Obviously I have no standing to say what
medical pattern we are seeing, and where exactly it might lead. But just from
life I know this:
- If an airline learned that a pilot was
talking publicly about being “the Chosen One” or “the King of Israel” (or
Scotland or whatever), the airline would be looking carefully into whether
this person should be in the cockpit.
- If a hospital had a senior surgeon
behaving as Trump now does, other doctors and nurses would be talking with
administrators and lawyers before giving that surgeon the scalpel again.
- If a public company knew that a CEO was
making costly strategic decisions on personal impulse or from personal
vanity or slight, and was doing so more and more frequently, the board
would be starting to act. (See: Uber, management history of.)
- If a university, museum, or other public
institution had a leader who routinely insulted large parts of its
constituency—racial or religious minorities, immigrants or international
allies, women—the board would be starting to act.

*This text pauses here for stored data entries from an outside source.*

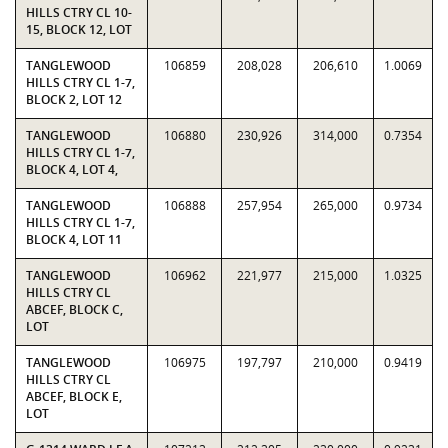
HILLS CTRY CL 10-
15, BLOCK 12, LOT
TANGLEWOOD
106859
208,028
206,610
1.0069
HILLS CTRY CL 1-7,
BLOCK 2, LOT 12
TANGLEWOOD
106880
230,926
314,000
0.7354
HILLS CTRY CL 1-7,
BLOCK 4, LOT 4,
TANGLEWOOD
106888
257,954
265,000
0.9734
HILLS CTRY CL 1-7,
BLOCK 4, LOT 11
TANGLEWOOD
106962
221,977
215,000
1.0325
HILLS CTRY CL
ABCEF, BLOCK C,
LOT
TANGLEWOOD
106975
197,797
210,000
0.9419
HILLS CTRY CL
ABCEF, BLOCK E,
LOT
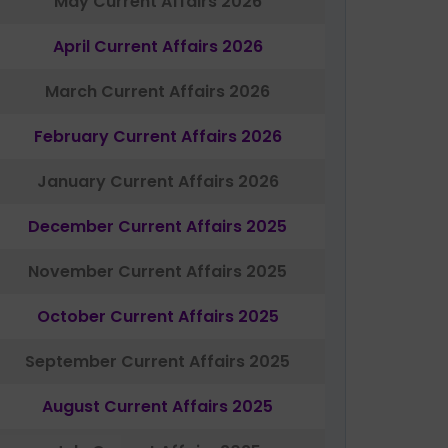
May Current Affairs 2026
April Current Affairs 2026
March Current Affairs 2026
February Current Affairs 2026
January Current Affairs 2026
December Current Affairs 2025
November Current Affairs 2025
October Current Affairs 2025
September Current Affairs 2025
August Current Affairs 2025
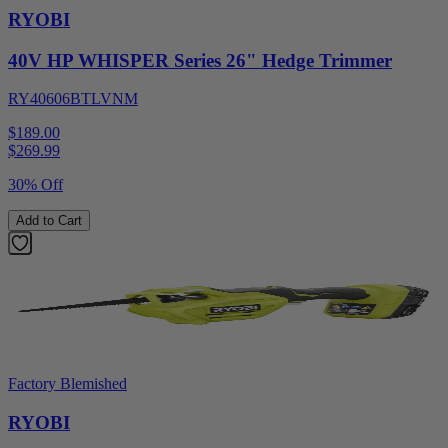
RYOBI
40V HP WHISPER Series 26" Hedge Trimmer
RY40606BTLVNM
$189.00
$
269.99
30% Off
Add to Cart
Factory Blemished
RYOBI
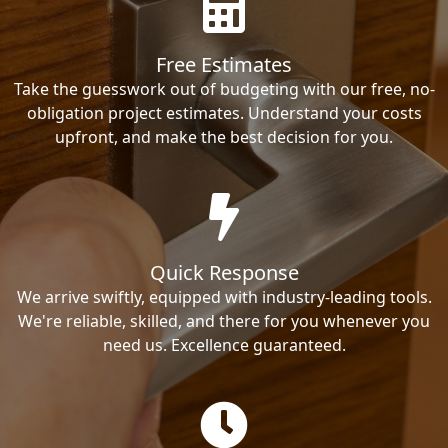
Free Estimates
Take the guesswork out of budgeting with our free, no-
obligation project estimates. Understand your costs
upfront, and make the best decision for you.
Quick Response
We arrive swiftly, equipped with industry-leading tools.
We're reliable, skilled, and there for you whenever you
need us. Excellence guaranteed.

- If the U.S. Navy knew that one of its
commanders was routinely lying about important operational details, plus
lashing out under criticism, plus talking in “Chosen One” terms, the Navy
would not want that person in charge of, say, a nuclear-missile submarine.
(See: The Queeg saga in The Caine Mutiny, which would make
ideal late-summer reading or viewing for members of the White House
staff.)
Yet now such a person is in charge not of
one nuclear-missile submarine but all of them—and the bombers and ICBMs, and
diplomatic military agreements, and the countless other ramifications of
executive power.
If Donald Trump were in virtually any other position of responsibility,
action would already be under way to remove him from that role. The board at a
public company would have replaced him outright or arranged a discreet shift
out of power. (Of course, he would never have gotten this far in a large public
corporation.) The chain-of-command in the Navy or at an airline or in the
hospital would at least call a time-out, and check his fitness, before putting
him back on the bridge, or in the cockpit, or in the operating room. (Of
course, he would never have gotten this far as a military officer, or a pilot,
or a doctor.)
There are two exceptions. One is a purely
family-run business, like the firm in which Trump spent his entire previous
career. And the other is the U.S. presidency, where he will remain, despite
more and more-manifest Queeg-like unfitness, as long as the GOP Senate
stands with him.
(Why the Senate? Because the two constitutional
means for removing a president, impeachment and the 25th Amendment, both
ultimately require two thirds support from the Senate. Under the 25th
Amendment, a majority of the Cabinet can remove a president—but if the
president disagrees, he can retain the office unless two thirds of both the
House and Senate vote against him, an even tougher standard than with
impeachment. Once again it all comes back to Senate Majority Leader Mitch
McConnell.)
Donald Trump is who we knew him to be. But now
he’s worse. The GOP Senate continues to show us what it is.